Everything is centralized because of one simple reason: you can't monetize distributed.

So, as a developer, if I want paid, I'm going to make a centralized system. The fact that the centralized system is way easier to develop/debug is just a bonus.

As a user, I'm going to use the system that has the easiest installability/usability cross section. That app is likely to be the one that gets the most developer time. The one that gets the most developer time is likely to be the one that lets the developers get paid.

And thus, the circle is closed, and the feedback loop begins.



You can monetize a fancy client that's commercial.

You can monetize hosting Mumble servers.

Decentralized services are much harder, but at some point we have to prefer them and use federation as a means to have something like a global network of continents of servers (or realms in MMO lingo).

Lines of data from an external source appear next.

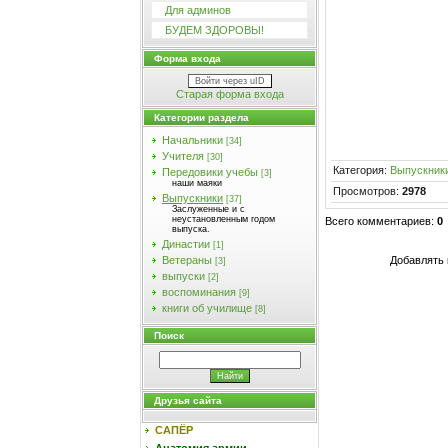
Для админов
БУДЕМ ЗДОРОВЫ!
Форма входа
Войти через uID
Старая форма входа
Категории раздела
Начальники
[34]
Учителя
[30]
Категория
:
Выпускник
Передовики учебы
[3]
наши маяки
Просмотров
:
2978
Выпускники
[37]
Заслуженные и с
неустановленным годом
Всего комментариев
:
0
выпуска.
Династии
[1]
Добавлять 
Ветераны
[3]
выпуски
[2]
воспоминания
[9]
книги об училище
[8]
Поиск
Друзья сайта
САПЁР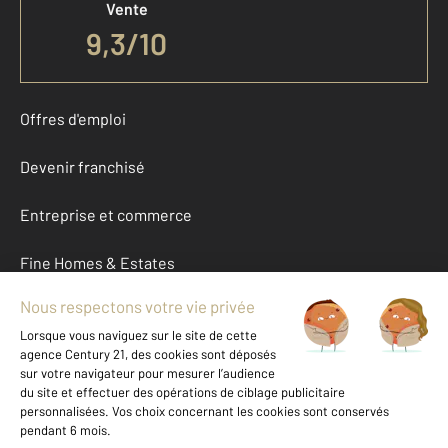
Vente
9,3
/
10
Offres d'emploi
Devenir franchisé
Entreprise et commerce
Fine Homes & Estates
À propos
International
Nous contacter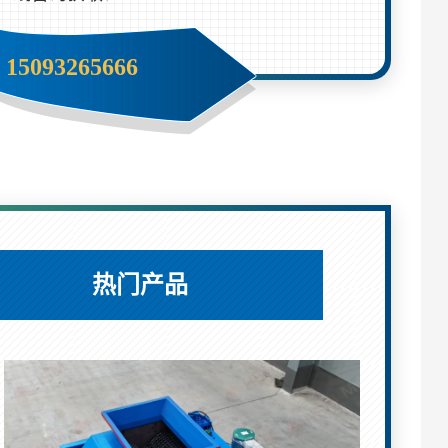
15093265666
热门产品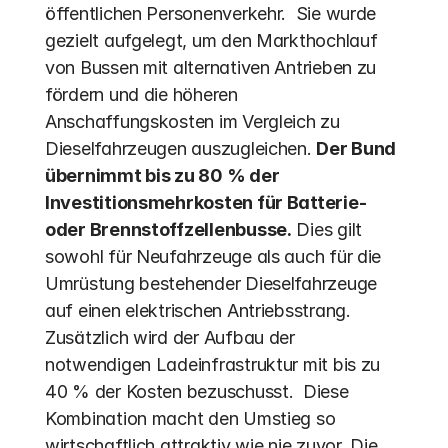
öffentlichen Personenverkehr.  Sie wurde 
gezielt aufgelegt, um den Markthochlauf 
von Bussen mit alternativen Antrieben zu 
fördern und die höheren 
Anschaffungskosten im Vergleich zu 
Dieselfahrzeugen auszugleichen. 
Der Bund 
übernimmt bis zu 80 % der 
Investitionsmehrkosten für Batterie- 
oder Brennstoffzellenbusse.
 Dies gilt 
sowohl für Neufahrzeuge als auch für die 
Umrüstung bestehender Dieselfahrzeuge 
auf einen elektrischen Antriebsstrang. 
Zusätzlich wird der Aufbau der 
notwendigen Ladeinfrastruktur mit bis zu 
40 % der Kosten bezuschusst.  Diese 
Kombination macht den Umstieg so 
wirtschaftlich attraktiv wie nie zuvor. Die 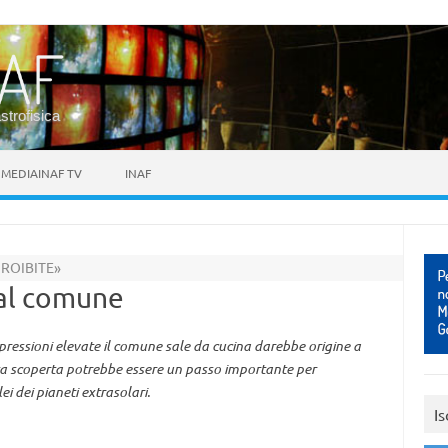
astrofisica
MEDIAINAF TV
INAF
ROIBITE»
dal comune
pressioni elevate il comune sale da cucina darebbe origine a
sta scoperta potrebbe essere un passo importante per
 dei pianeti extrasolari.
Is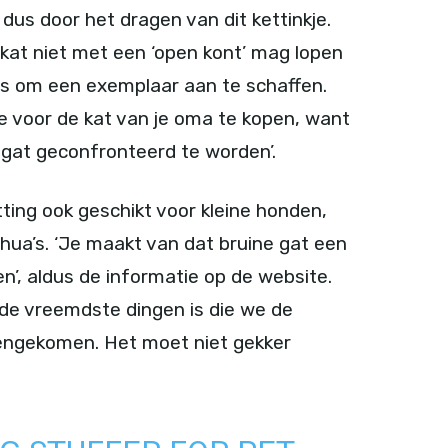
e dus door het dragen van dit kettinkje.
kat niet met een ‘open kont’ mag lopen
is om een exemplaar aan te schaffen.
 voor de kat van je oma te kopen, want
 gat geconfronteerd te worden’.
tting ook geschikt voor kleine honden,
hua’s. ‘Je maakt van dat bruine gat een
’, aldus de informatie op de website.
de vreemdste dingen is die we de
egengekomen. Het moet niet gekker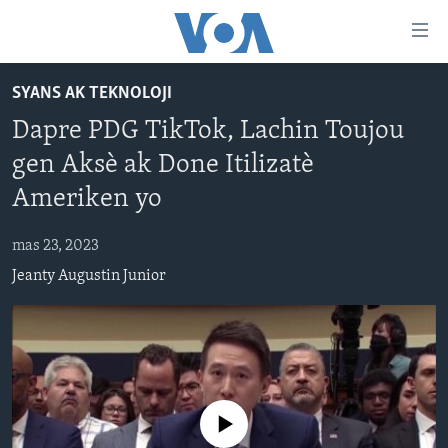
Accessibility
links
Skip
SYANS AK TEKNOLOJI
to
AYITI
Dapre PDG TikTok, Lachin Toujou
main
LÈZETAZINI
content
gen Aksè ak Done Itilizatè
AMERIK LATIN
Skip
Ameriken yo
to
ENTÈNASYONAL
main
mas 23, 2023
VIDEO
Navigation
Jeanty Augustin Junior
Skip
FLASHPOINT IKRÈN
to
Search
Learning English
SUIV NOU
No media source currently available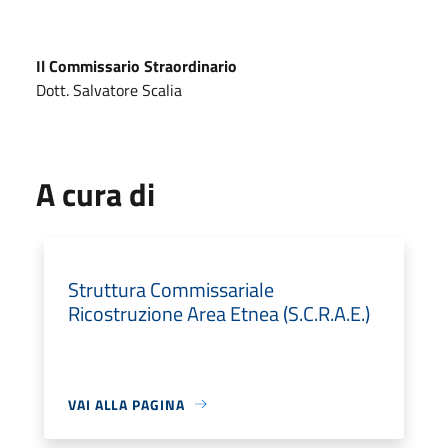
Il Commissario Straordinario
Dott. Salvatore Scalia
A cura di
Struttura Commissariale
Ricostruzione Area Etnea (S.C.R.A.E.)
VAI ALLA PAGINA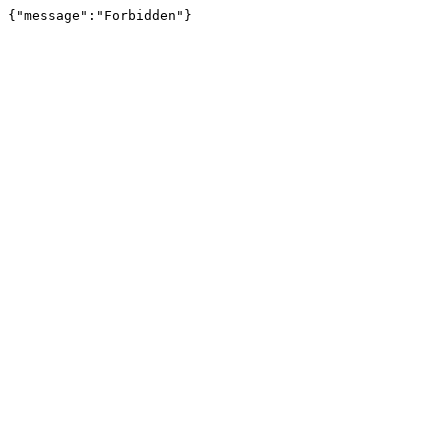
{"message":"Forbidden"}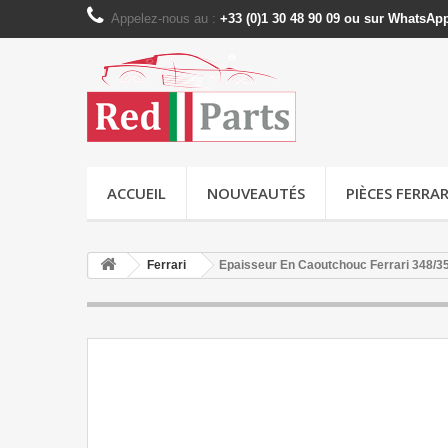
Appelez-nous au :
+33 (0)1 30 48 90 09 ou sur WhatsAp
ACCUEIL
NOUVEAUTÉS
PIÈCES FERRAR
Ferrari
Epaisseur En Caoutchouc Ferrari 348/3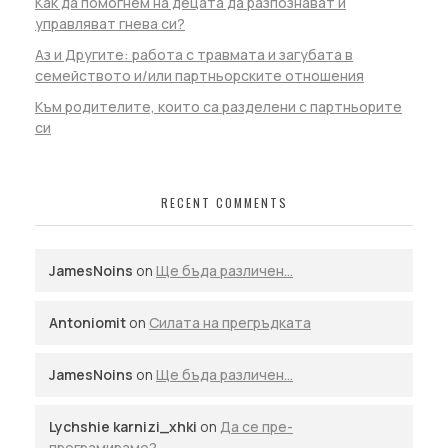
Как да помогнем на децата да разпознават и
управляват гнева си?
Аз и Другите: работа с травмата и загубата в
семейството и/или партньорските отношения
Към родителите, които са разделени с партньорите
си
RECENT COMMENTS
JamesNoins
on
Ще бъда различен…
Antoniomit
on
Силата на прегръдката
JamesNoins
on
Ще бъда различен…
Lychshie karnizi_xhki
on
Да се пре-
програмираме?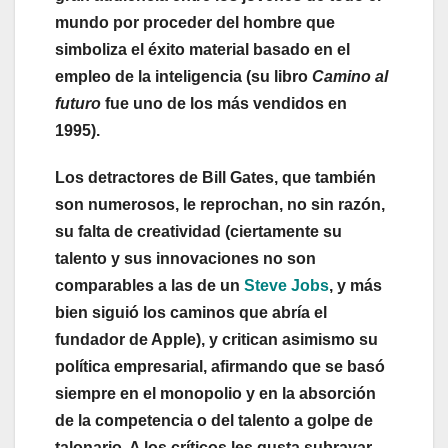
mundo por proceder del hombre que
simboliza el éxito material basado en el
empleo de la inteligencia (su libro
Camino al
futuro
fue uno de los más vendidos en
1995).
Los detractores de Bill Gates, que también
son numerosos, le reprochan, no sin razón,
su falta de creatividad (ciertamente su
talento y sus innovaciones no son
comparables a las de un
Steve Jobs
, y más
bien siguió los caminos que abría el
fundador de Apple), y critican asimismo su
política empresarial, afirmando que se basó
siempre en el monopolio y en la absorción
de la competencia o del talento a golpe de
talonario. A los críticos les gusta subrayar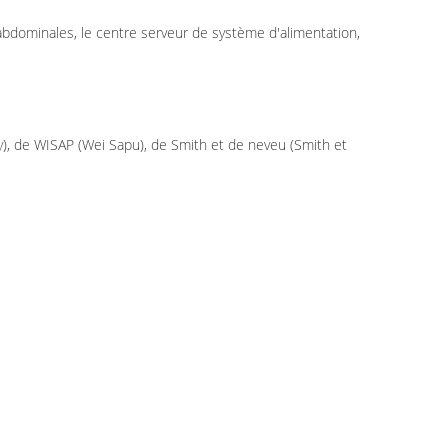
abdominales, le centre serveur de système d'alimentation,
), de WISAP (Wei Sapu), de Smith et de neveu (Smith et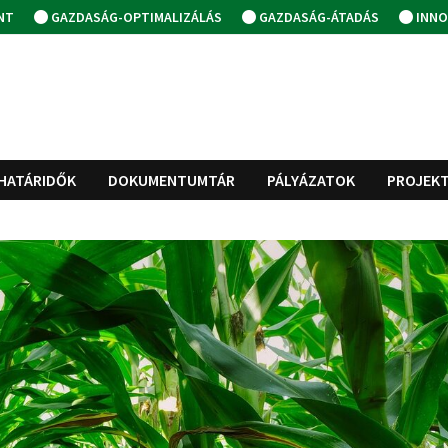
NT
GAZDASÁG-OPTIMALIZÁLÁS
GAZDASÁG-ÁTADÁS
INNO
HATÁRIDŐK
DOKUMENTUMTÁR
PÁLYÁZATOK
PROJEK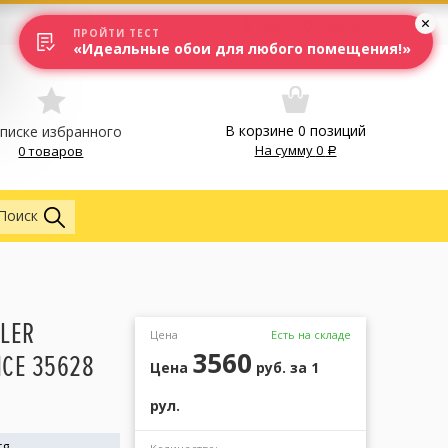
Вход
Москва
ПРОЙТИ ТЕСТ
«Идеальные обои для любого помещения!»
В корзине
0
позиций
списке избранного
На сумму
0
0 товаров
Обои
Поиск
LER
Цена
Есть на складе
3560
CE 35628
Цена
руб.
за 1
рул.
rg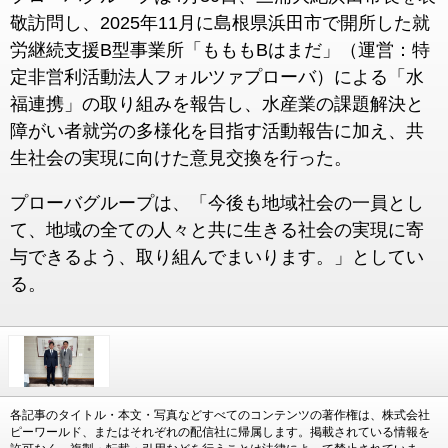
敬訪問し、2025年11月に島根県浜田市で開所した就
労継続支援B型事業所「もももBはまだ」（運営：特
定非営利活動法人フォルツァプローバ）による「水
福連携」の取り組みを報告し、水産業の課題解決と
障がい者就労の多様化を目指す活動報告に加え、共
生社会の実現に向けた意見交換を行った。
プローバグループは、「今後も地域社会の一員とし
て、地域の全ての人々と共に生きる社会の実現に寄
与できるよう、取り組んでまいります。」としてい
る。
各記事のタイトル・本文・写真などすべてのコンテンツの著作権は、株式会社
ピーワールド、またはそれぞれの配信社に帰属します。掲載されている情報を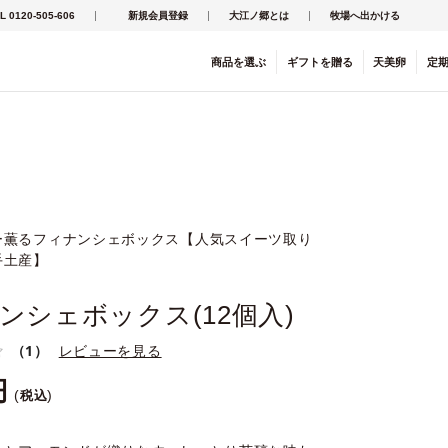
L 0120-505-606
新規会員登録
大江ノ郷とは
牧場へ出かける
商品を
選ぶ
ギフト
を
贈る
天美卵
定
ー薫るフィナンシェボックス【人気スイーツ取り
手土産】
ンシェボックス(12個入)
（1）
レビューを見る
税込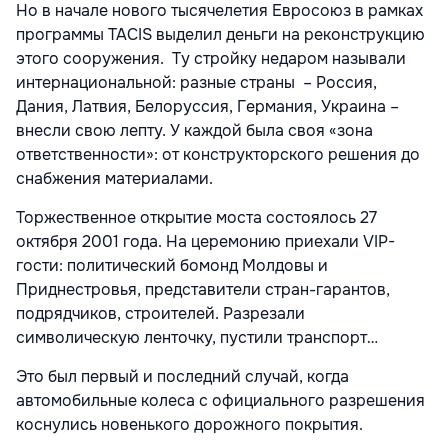
Но в начале нового тысячелетия Евросоюз в рамках
программы TACIS выделил деньги на реконструкцию
этого сооружения. Ту стройку недаром называли
интернациональной: разные страны – Россия,
Дания, Латвия, Белоруссия, Германия, Украина –
внесли свою лепту. У каждой была своя «зона
ответственности»: от конструкторского решения до
снабжения материалами.
Торжественное открытие моста состоялось 27
октября 2001 года. На церемонию приехали VIP-
гости: политический бомонд Молдовы и
Приднестровья, представители стран-гарантов,
подрядчиков, строителей. Разрезали
символическую ленточку, пустили транспорт…
Это был первый и последний случай, когда
автомобильные колеса с официального разрешения
коснулись новенького дорожного покрытия.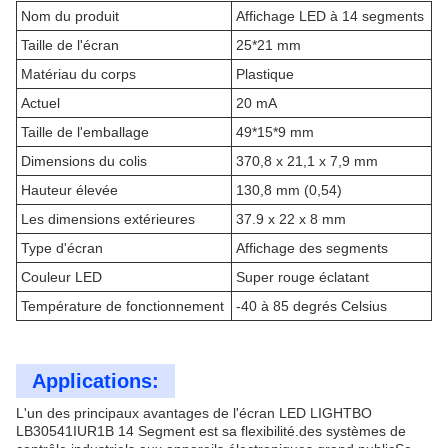
Nom du produit
Affichage LED à 14 segments
Taille de l'écran
25*21 mm
Matériau du corps
Plastique
Actuel
20 mA
Taille de l'emballage
49*15*9 mm
Dimensions du colis
370,8 x 21,1 x 7,9 mm
Hauteur élevée
130,8 mm (0,54)
Les dimensions extérieures
37.9 x 22 x 8 mm
Type d'écran
Affichage des segments
Couleur LED
Super rouge éclatant
Température de fonctionnement
-40 à 85 degrés Celsius
Applications:
L'un des principaux avantages de l'écran LED LIGHTBO
LB30541IUR1B 14 Segment est sa flexibilité.des systèmes de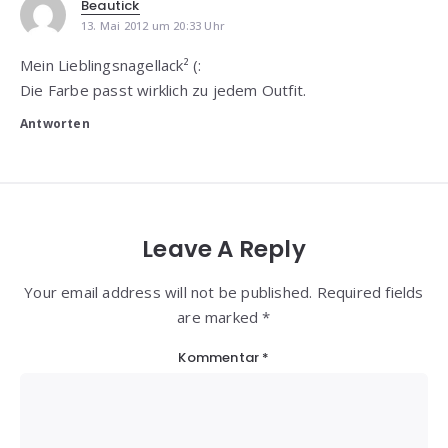
Beautick
13. Mai 2012 um 20:33 Uhr
Mein Lieblingsnagellack² (:
Die Farbe passt wirklich zu jedem Outfit.
Antworten
Leave A Reply
Your email address will not be published. Required fields
are marked *
Kommentar
*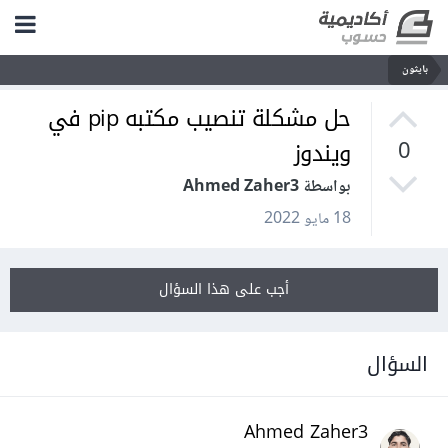
بايثون
حل مشكلة تنصيب مكتبه pip في
ويندوز
0
بواسطة Ahmed Zaher3
18 مايو 2022
أجب على هذا السؤال
السؤال
Ahmed Zaher3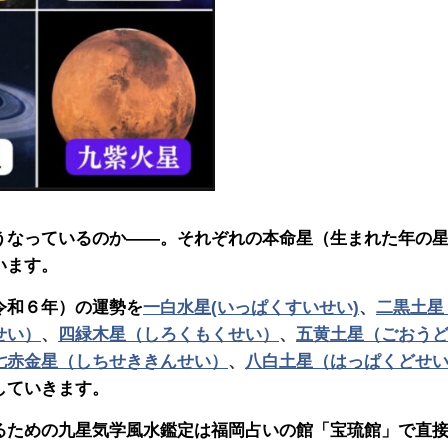
うなっているのか――。それぞれの本命星（生まれた年の
います。
令和６年）の運勢を
一白水星(いっぱくすいせい)
、
二黒土星
せい）
、
四緑木星（しろくもくせい）
、
五黄土星（ごおう
七赤金星（しちせききんせい）
、
八白土星（はっぱくどせ
していきます。
るための九星気学風水鑑定は福岡占いの館「宝琉館」で直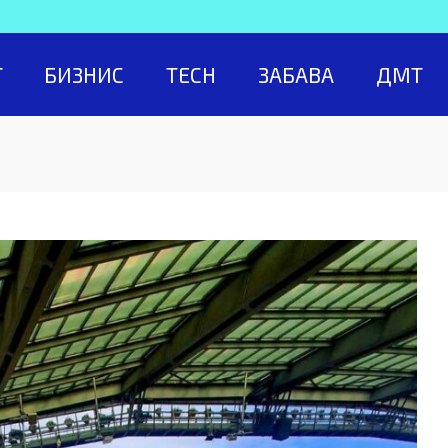
Т
БИЗНИС
TECH
ЗАБАВА
ДМТ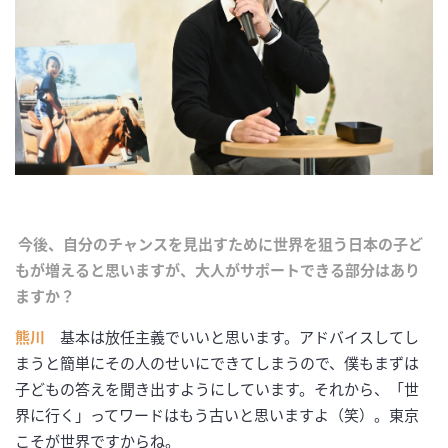
今後、自分のチャンスを見出すために世界を狙う日本の子ど
もが増えると思いますが、大人がサポートできる部分はあり
ますか？
熊川
基本は放任主義でいいと思います。アドバイスしてし
まうと簡単にその人のせいにできてしまうので、僕もまずは
子どもの答えを聞き出すようにしています。それから、「世
界に行く」ってワードはもう古いと思いますよ（笑）。東京
こそが世界ですからね。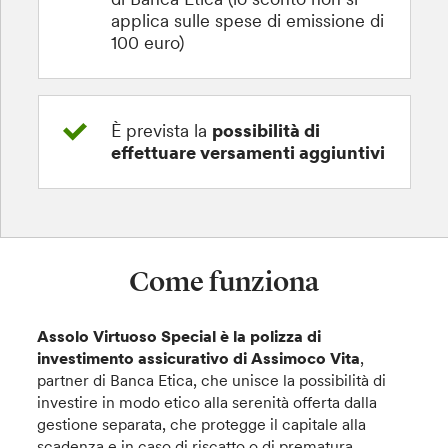
applica sulle spese di emissione di
100 euro)
È prevista la
possibilità di
effettuare versamenti aggiuntivi
Come funziona
Assolo Virtuoso Special è la polizza di
investimento assicurativo di Assimoco Vita
,
partner di Banca Etica, che unisce la possibilità di
investire in modo etico alla serenità offerta dalla
gestione separata, che protegge il capitale alla
scadenza e in caso di riscatto o di prematura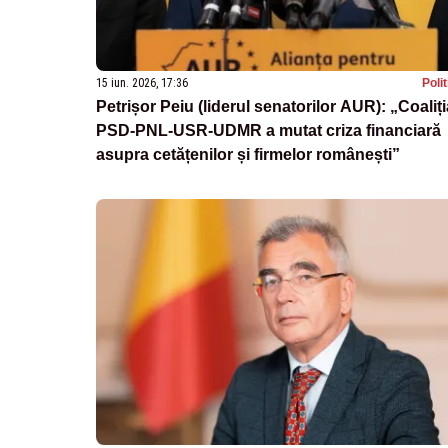
15 iun. 2026, 17:36
Poli
Petrișor Peiu (liderul senatorilor AUR): „Coaliți
PSD-PNL-USR-UDMR a mutat criza financiară
asupra cetățenilor și firmelor românești”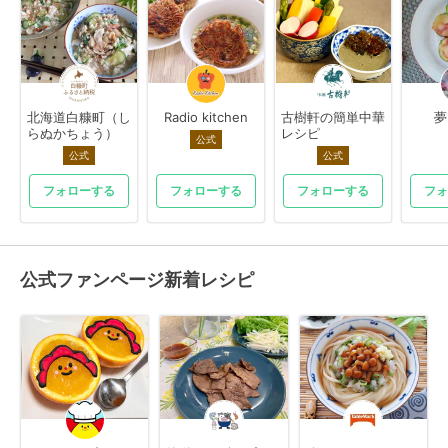
北海道白糠町（し
Radio kitchen
古樹軒の簡単中華
夢
らぬかちょう）
レシピ
公式
公式
公式
フォローする
フォローする
フォローする
フォ
公式ファンページ新着レシピ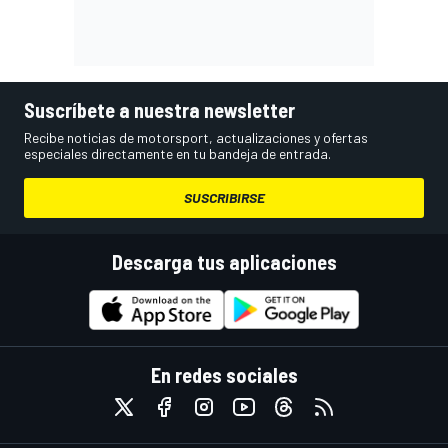
Suscríbete a nuestra newsletter
Recibe noticias de motorsport, actualizaciones y ofertas
especiales directamente en tu bandeja de entrada.
SUSCRIBIRSE
Descarga tus aplicaciones
En redes sociales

My point is that as long as we don't pursue decentralized services, we won't get them. There are efforts for people to host everything privately, and with ipv6 I like to think it's only a matter of time until all IoT devices can be repurposed as servers.


Distributed means spam. That's not a solved issue. Email sorta gets around it with tons of filtering. On IM, spam is much more annoying (it's assumed you'll get lots of junk email even if not spam).


In what way does a centralized server prevent spam? You'll only receive messages after you've accepted the contact request, so the worst that can happen is contact request spam.